World AIDS Day: What It’s Like to Survive HIV for More Than 30 Years | Time
In 1986, I moved from Atlanta to San Francisco because I had fallen in love with a man who lived here. The HIV test had come out a year earlier, and he knew he was negative, so I walked five blocks down the hill to the clinic and took The Test. Two weeks later, I was told it came back positive for HIV. I immediately made an appointment with a respected HIV doctor who told me I had less than two years to live. I was 26. It would be a few years before I figured out that I had acquired HIV in 1983.
From 1981 until 1998, having HIV was considered a “death sentence.” I witness my loved one and a huge swath of my community die young — all the while fully expecting to be the next one to die. At the end of the two years, I was still physically healthy, so he said I would be lucky if I lived another two years. It went on like that for a decade. Along the way, I watched my T-cells dwindle and had AIDS-related illnesses, all signs of certain death. I lived at death’s door so long, it was all I knew.
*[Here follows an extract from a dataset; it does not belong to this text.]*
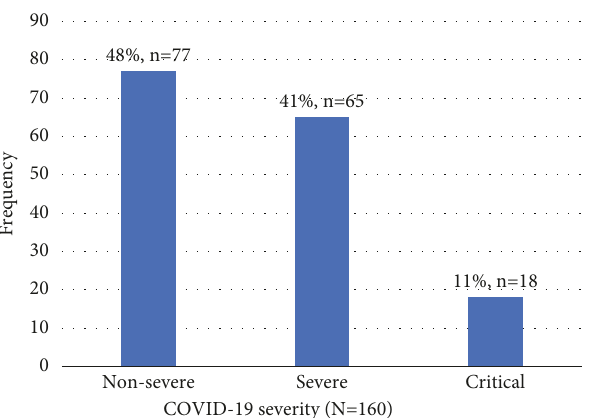
Figure 5: COVID-19 severity among the participants.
I certainly had no idea then that I’d live long enough to be a long-term survivor, or live to be a 58-year-old man. I’m aging with HIV, and I am not alone. I am in the majority. As of 2015, nearly 50% of all people living with HIV/AIDS in the United States were over 50 years of age. By 2020 that will rise to 70%. It is a paradigm shift in the demographics of HIV. It is also another frontier that no other generation has explored.
We watched HIV go from a “death sentence” and to a “chronic manageable illness” in the late 1990s. Patients were told after 1998 they could expect to “to live a normal lifespan.” That was a vastly different experience than for those of us living who were diagnosed before.